After the sentence banning her from journalism was handed down, Baniyaghoob repeatedly went to court to object and wrote letters to the same effect. “When you issue such a verdict,” she asked the judge, Pir Abbasi, “do you ever wonder whether either of us would be alive 30 years from now?” Abbasi told her not to worry about it. “It will be overturned on appeal,” he said. The interesting thing, says Baniyaghoob, is that “the judge issued a verdict in which he did not believe. He himself believed that it would be overturned.”

The Writer, Not the Writing

Censorship in Iran is widespread, admits Ali Asghar Ramezanpour, who was deputy minister of cultural affairs at the Ministry of Culture and Islamic Guidance under the reformist president Mohammad Khatami.
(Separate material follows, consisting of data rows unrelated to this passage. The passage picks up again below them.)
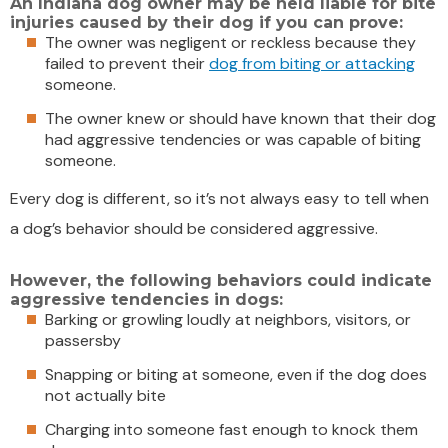
An Indiana dog owner may be held liable for bite
injuries caused by their dog if you can prove:
The owner was negligent or reckless because they
failed to prevent their
dog from biting or attacking
someone.
The owner knew or should have known that their dog
had aggressive tendencies or was capable of biting
someone.
Every dog is different, so it’s not always easy to tell when
a dog’s behavior should be considered aggressive.
However, the following behaviors could indicate
aggressive tendencies in dogs:
Barking or growling loudly at neighbors, visitors, or
passersby
Snapping or biting at someone, even if the dog does
not actually bite
Charging into someone fast enough to knock them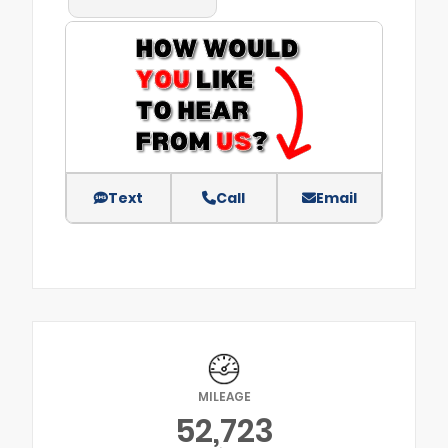
Text
Call
Email
MILEAGE
52,723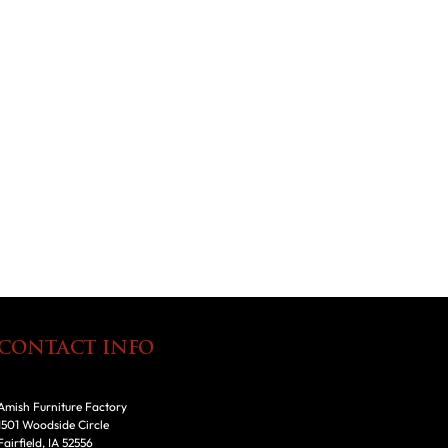
CONTACT INFO
Amish Furniture Factory
1501 Woodside Circle
Fairfield, IA 52556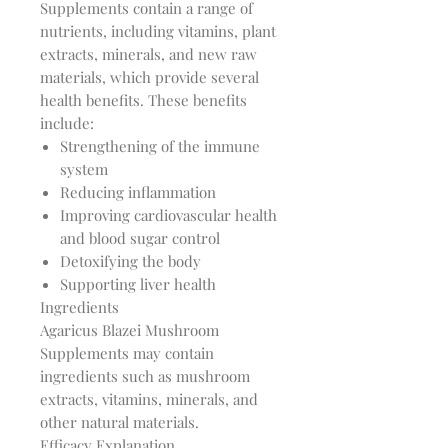
Supplements contain a range of
nutrients, including vitamins, plant
extracts, minerals, and new raw
materials, which provide several
health benefits. These benefits
include:
Strengthening of the immune
system
Reducing inflammation
Improving cardiovascular health
and blood sugar control
Detoxifying the body
Supporting liver health
Ingredients
Agaricus Blazei Mushroom
Supplements may contain
ingredients such as mushroom
extracts, vitamins, minerals, and
other natural materials.
Efficacy Explanation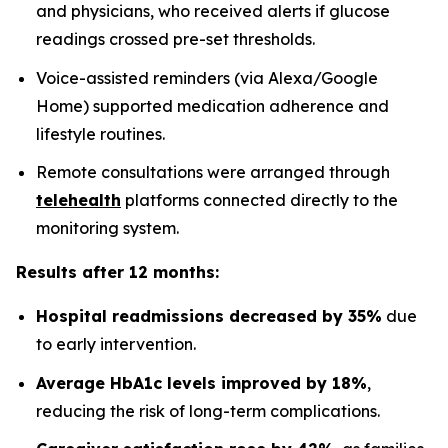
and physicians, who received alerts if glucose
readings crossed pre-set thresholds.
Voice-assisted reminders (via Alexa/Google
Home) supported medication adherence and
lifestyle routines.
Remote consultations were arranged through
telehealth
platforms connected directly to the
monitoring system.
Results after 12 months:
Hospital readmissions decreased by 35%
due
to early intervention.
Average HbA1c levels improved by 18%
,
reducing the risk of long-term complications.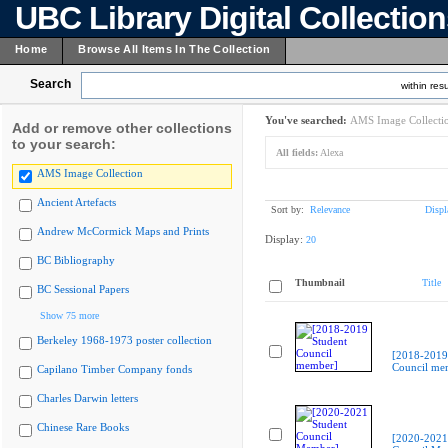
UBC Library Digital Collectio
Home
Browse All Items In The Collection
Search
within resu
You've searched:
AMS Image Collecti
Add or remove other collections
to your search:
All fields:
Alexa
AMS Image Collection
Ancient Artefacts
Sort by:
Relevance
Displ
Andrew McCormick Maps and Prints
Display:
20
BC Bibliography
Thumbnail
Title
BC Sessional Papers
Show 75 more
Berkeley 1968-1973 poster collection
[2018-2019
Council me
Capilano Timber Company fonds
Charles Darwin letters
Chinese Rare Books
[2020-2021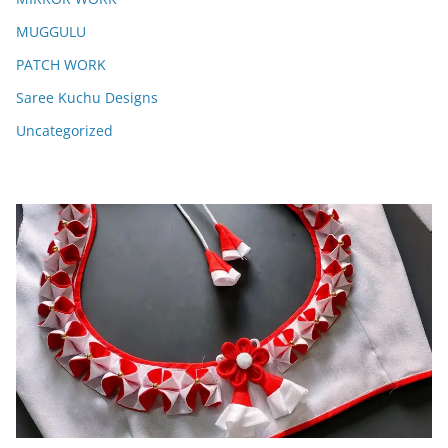
MUGGULU
PATCH WORK
Saree Kuchu Designs
Uncategorized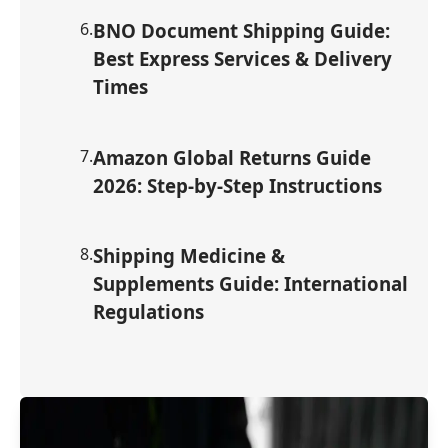
6
.
BNO Document Shipping Guide:
Best Express Services & Delivery
Times
7
.
Amazon Global Returns Guide
2026: Step-by-Step Instructions
8
.
Shipping Medicine &
Supplements Guide: International
Regulations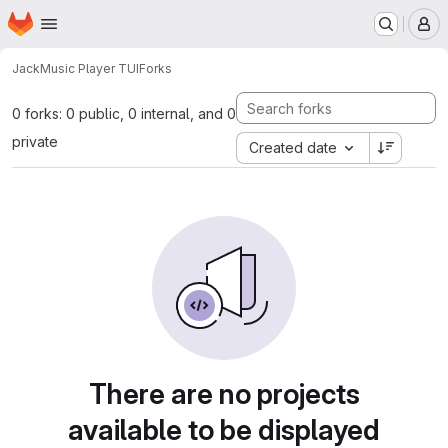
Homepage
Skip to main content
M
Jack
Music Player TUI
Forks
0 forks: 0 public, 0 internal, and 0
private
Created date
There are no projects
available to be displayed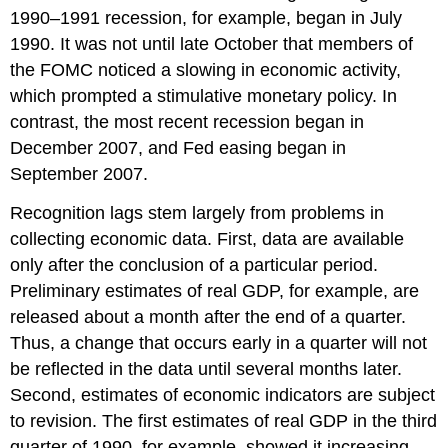
1990–1991 recession, for example, began in July
1990. It was not until late October that members of
the FOMC noticed a slowing in economic activity,
which prompted a stimulative monetary policy. In
contrast, the most recent recession began in
December 2007, and Fed easing began in
September 2007.
Recognition lags stem largely from problems in
collecting economic data. First, data are available
only after the conclusion of a particular period.
Preliminary estimates of real GDP, for example, are
released about a month after the end of a quarter.
Thus, a change that occurs early in a quarter will not
be reflected in the data until several months later.
Second, estimates of economic indicators are subject
to revision. The first estimates of real GDP in the third
quarter of 1990, for example, showed it increasing.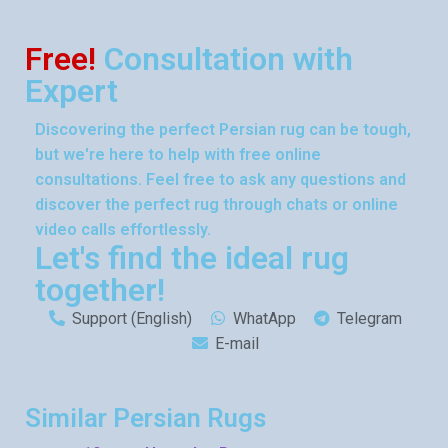
Free!
Consultation with
Expert
Discovering the perfect Persian rug can be tough,
but we're here to help with free online
consultations. Feel free to ask any questions and
discover the perfect rug through chats or online
video calls effortlessly.
Let's find the ideal rug
together!
Support (English)
WhatApp
Telegram
E-mail
Similar Persian Rugs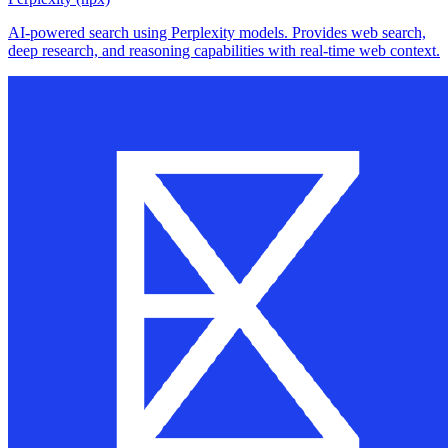
AI-powered search using Perplexity models. Provides web search,
deep research, and reasoning capabilities with real-time web context.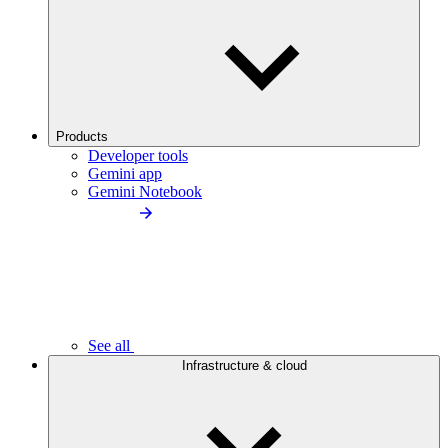
Products
Developer tools
Gemini app
Gemini Notebook
See all
Infrastructure & cloud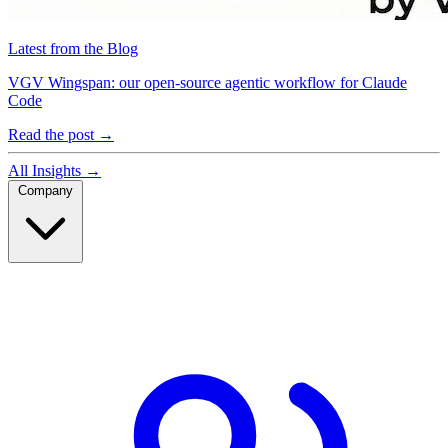
Latest from the Blog
VGV Wingspan: our open-source agentic workflow for Claude
Code
Read the post
→
All Insights
→
Company
Company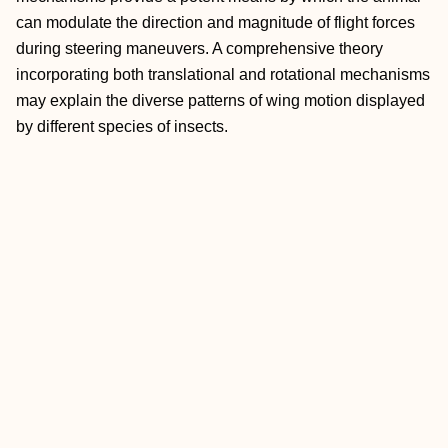
can modulate the direction and magnitude of flight forces
during steering maneuvers. A comprehensive theory
incorporating both translational and rotational mechanisms
may explain the diverse patterns of wing motion displayed
by different species of insects.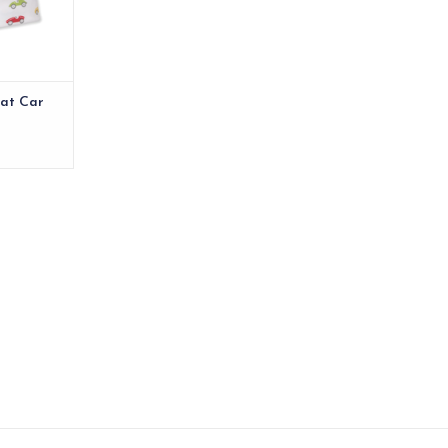
RT
Hat Car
Any word, he told IranWire, can trigger a reaction or can be viewed as a means of crossing a “red line”. Most reactions are prompted by four topics: “sexual relations”, “religion, especially the Shi’a religion”, “the clergy as seen from non-political angles” and “political views that go directly against the pronouncements of the Supreme Leader”.

Usually the charges are general rather than specific or documented. For example, the list of charges against Samimi, according to his friend, made no reference to his work as a journalist. Instead, they accused him of “activities contrary to national security”, a boilerplate phrase regularly used by the Ministry of Intelligence and National Security.

According to Ramezanpour, the practice of blacklisting has an enormous and damaging impact on journalists and writers in Iran, sending a message that “their political background and their place in the cultural or political scene is more important than what they have written”. There’s a big difference between censoring a book and blacklisting a writer: banning the publication of a book prevents a specific text from being public accessible; but the goal of banning writers is to isolate political, cultural or religious figures and completely remove them from the cultural arena.

More than one authority has the power to blacklist a journalist, including the Ministry of Islamic Guidance and Culture, security agencies or the High Council of National Security. “The Intelligence Ministry, the prosecutor’s office or the intelligence arm of the Revolutionary Guards can officially or verbally take such an action,” says Ramezanpour. Representatives of these authorities monitor print, broadcast and digital media in order to identify people they want to target and then present them as subversives.

Prior to Ahmadinejad’s presidency, he adds, the rule was that figures who were known as “counter-revolutionaries” or “officially opposed” were considered “pen-banned”. Later, however, this list shrank and was replaced with a list of people specifically barred from journalism. Remezanpour gained access to such a list during Ahmadinejad’s administration. It contained the names of 400 writers and translators. It was submitted to the Cultural Affairs Office of the Ministry of Islamic Guidance; inspectors were told to monitor the media and prevent these listed journalists from publishing their writing. “It was said that the list was prepared by an authority outside the ministry,” Ramezanpour adds.

Following Rouhani’s election in June, journalist Keyvan Samimi, who was on furlough for medical treatment, wrote an open letter to the president, asking him to concentrate his efforts on “improving the livelihood of the people”, “restoring and safeguarding the lost rights” of Iranians and “setting right the situation of the media”. He asked Rouhani to put him on a “just and public” trial so that people can judge for themselves.

Despite Rouhani and the minister of culture stating that “banned pens” have turned into “sharp pens”, there are still many writers and journalist who remain blacklisted. And there are many who remain in prison.